Directions ->
Reproduce the data below in full and exclude every picture.

Extracted entries ->
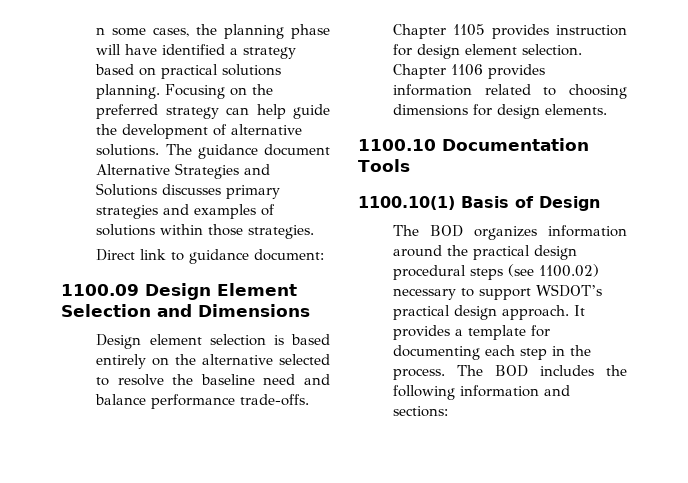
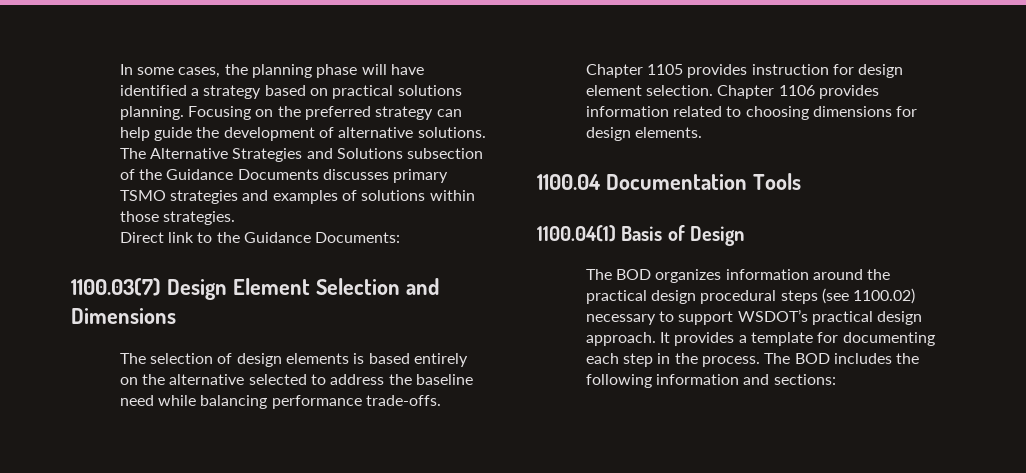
[96,27,106,35] n -> [119,64,133,75] In
[197,144,330,159] guidance document -> (146, 153) none
(158, 189) none -> [407,148,484,159] [119,169,319,180] subsection of the Guidance Documents
(281, 192) none -> [119,190,166,201] TSMO
[189,249,325,264] [61,284,139,296] guidance document: // 1100.09 -> [216,232,401,243] [71,278,161,296] the Guidance Documents: // 1100.03(7)
[96,334,266,349] Design element selection -> [119,353,349,367] The selection of design elements
[117,374,164,386] resolve -> [330,374,385,385] address
[304,374,330,385] [95,394,147,405] and balance -> [158,395,268,409] while balancing
[358,139,436,151] 1100.10 -> [537,174,601,190] 1100.04
[358,196,455,210] 1100.10(1) -> [537,225,616,242] 1100.04(1)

Task output ->
[96,27,106,35] n -> [119,64,133,75] In
[197,144,330,159] guidance document -> (146, 153) none
(158, 189) none -> [407,148,484,159] [119,169,319,180] subsection of the Guidance Documents
(281, 192) none -> [119,190,166,201] TSMO
[189,249,325,264] [61,284,139,296] guidance document: // 1100.09 -> [216,232,401,243] [71,278,161,296] the Guidance Documents: // 1100.03(7)
[96,334,266,349] Design element selection -> [119,353,349,367] The selection of design elements
[117,374,164,386] resolve -> [330,374,385,385] address
[304,374,330,385] [95,394,147,405] and balance -> [158,395,268,409] while balancing
[358,139,436,151] 1100.10 -> [537,174,601,190] 1100.04
[358,196,455,210] 1100.10(1) -> [537,225,616,242] 1100.04(1)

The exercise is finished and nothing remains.